Sinon, tu peux les commander sur l'AppleStore, mais ils sont assez cher quand même


----------



## Matt74 (22 Novembre 2005)

Neil_Diaz a dit:
			
		

> Bonsoir tout le monde
> 
> a force de me servire des ecouteurs de mon ipod ils ont fini par rendre l'ame... et j'aimerais bien savoir ou est ce que je pourais en commander, j'ai chercher a plusieurs sites mais les ecouteurs qu'ils proposent coutent carrement plus chére que un nouvel ipod...
> 
> ...



Il est encore sous garantie ?
Personnellement, j'ai eu le même souci avec un iPod 3G (encore sous garantie, mais ça vaut le coup d'essayer même si c'est pas le cas pour toi), et je suis allé làhttp://depot.info.apple.com/ipod/.
Au final, (et vu que j'avais envoyé par deux fois le formulaire, par erreur) je me suis retrouvé avec 2 paires d'écouteurs neufs, dans les trois jours, sans débourser un centime, ni même en devant retourner les anciens écouteurs !!  
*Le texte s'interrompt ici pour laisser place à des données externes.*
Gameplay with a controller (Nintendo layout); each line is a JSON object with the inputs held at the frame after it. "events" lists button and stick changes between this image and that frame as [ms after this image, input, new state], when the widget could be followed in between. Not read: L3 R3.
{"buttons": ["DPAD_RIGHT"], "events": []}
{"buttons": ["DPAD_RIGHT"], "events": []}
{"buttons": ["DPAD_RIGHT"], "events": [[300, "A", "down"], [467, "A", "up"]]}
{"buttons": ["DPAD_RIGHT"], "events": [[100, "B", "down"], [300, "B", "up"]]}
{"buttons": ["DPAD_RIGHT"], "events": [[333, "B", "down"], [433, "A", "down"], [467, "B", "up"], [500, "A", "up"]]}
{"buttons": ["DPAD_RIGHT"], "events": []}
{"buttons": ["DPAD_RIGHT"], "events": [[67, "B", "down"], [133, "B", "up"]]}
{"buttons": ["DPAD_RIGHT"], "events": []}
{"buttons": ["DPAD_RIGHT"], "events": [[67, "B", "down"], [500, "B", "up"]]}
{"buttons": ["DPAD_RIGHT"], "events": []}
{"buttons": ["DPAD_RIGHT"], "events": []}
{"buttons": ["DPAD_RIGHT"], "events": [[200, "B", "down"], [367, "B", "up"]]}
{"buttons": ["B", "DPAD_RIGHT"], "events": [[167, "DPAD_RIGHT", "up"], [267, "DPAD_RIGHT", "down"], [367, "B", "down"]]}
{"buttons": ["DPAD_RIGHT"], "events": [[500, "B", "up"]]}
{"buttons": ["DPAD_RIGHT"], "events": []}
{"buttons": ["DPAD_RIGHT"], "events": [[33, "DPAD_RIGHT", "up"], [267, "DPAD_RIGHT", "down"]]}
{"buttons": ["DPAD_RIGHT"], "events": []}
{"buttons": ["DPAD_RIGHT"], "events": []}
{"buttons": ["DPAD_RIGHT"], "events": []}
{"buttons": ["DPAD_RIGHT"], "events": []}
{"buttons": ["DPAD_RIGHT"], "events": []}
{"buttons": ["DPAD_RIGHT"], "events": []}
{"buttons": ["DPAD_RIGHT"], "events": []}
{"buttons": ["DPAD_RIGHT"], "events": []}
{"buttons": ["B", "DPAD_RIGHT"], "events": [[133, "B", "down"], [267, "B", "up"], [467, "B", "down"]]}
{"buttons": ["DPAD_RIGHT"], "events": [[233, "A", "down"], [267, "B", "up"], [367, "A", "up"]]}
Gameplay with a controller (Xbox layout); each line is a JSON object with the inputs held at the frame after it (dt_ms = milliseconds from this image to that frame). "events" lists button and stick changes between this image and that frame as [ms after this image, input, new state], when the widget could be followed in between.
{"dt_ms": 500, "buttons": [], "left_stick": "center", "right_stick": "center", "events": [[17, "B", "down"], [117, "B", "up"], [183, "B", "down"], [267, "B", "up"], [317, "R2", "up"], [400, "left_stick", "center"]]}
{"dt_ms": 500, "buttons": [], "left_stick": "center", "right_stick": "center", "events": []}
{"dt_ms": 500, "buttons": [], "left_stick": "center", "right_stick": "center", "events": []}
À toi de voir, mais sur ce coup là Apple m'a carrément bluffé


----------



## golf (22 Novembre 2005)

C'est une question pour le : Forum iPod - iGeneration.fr


----------



## darkbeno (31 Décembre 2005)

Neil_Diaz a dit:
			
		

> Bonsoir tout le monde
> 
> a force de me servire des ecouteurs de mon ipod ils ont fini par rendre l'ame... et j'aimerais bien savoir ou est ce que je pourais en commander, j'ai chercher a plusieurs sites mais les ecouteurs qu'ils proposent coutent carrement plus chére que un nouvel ipod...
> 
> ...



perso, ça fait bien longtemps que je n'utilise plus les écouteurs d'origine du iPod, ils sont vraiment de très médiocre qualité. De plus ce genre d'écouteur est bien plus dommageable pour les tympans que les casques, qui eux, atténuent les bruits environnants, t'évitant ainsi de pousser le volume comme un taré dans les endroits tels que le métro... 
Quand je me servais encore des écouteurs d'origines, j'avais vraiment un mauvais son, ridicule dans les basses, et j'avais souvent mal aux oreilles... Et puis t'investi une fois dans un bon casque, tu le regrette pas.


----------



## mlle.m (9 Décembre 2010)

Matt74 a dit:


> Il est encore sous garantie ?
> Personnellement, j'ai eu le même souci avec un iPod 3G (encore sous garantie, mais ça vaut le coup d'essayer même si c'est pas le cas pour toi), et je suis allé làhttp://depot.info.apple.com/ipod/.
> Au final, (et vu que j'avais envoyé par deux fois le formulaire, par erreur) je me suis retrouvé avec 2 paires d'écouteurs neufs, dans les trois jours, sans débourser un centime, ni même en devant retourner les anciens écouteurs !!
> 
> À toi de voir, mais sur ce coup là Apple m'a carrément bluffé


comment a tu fait pour remplir le formulaire ?
merci d'avance


----------



## wath68 (9 Décembre 2010)

Le post date d'il y a 5 ans 

En français c'est plus simple : https://selfsolve.apple.com/GetWarranty.do
Tu cherches ton numéro de série puis tu suis les indications.


----------



## Deleted member 18124 (9 Décembre 2010)

J'ai récemment remplacé les écouteurs de mon iPod Touch. J'en ai trouvé à 20 euros chez l'APR où j'ai acheté mon Mac actuel (iConcept à Bordeaux).


----------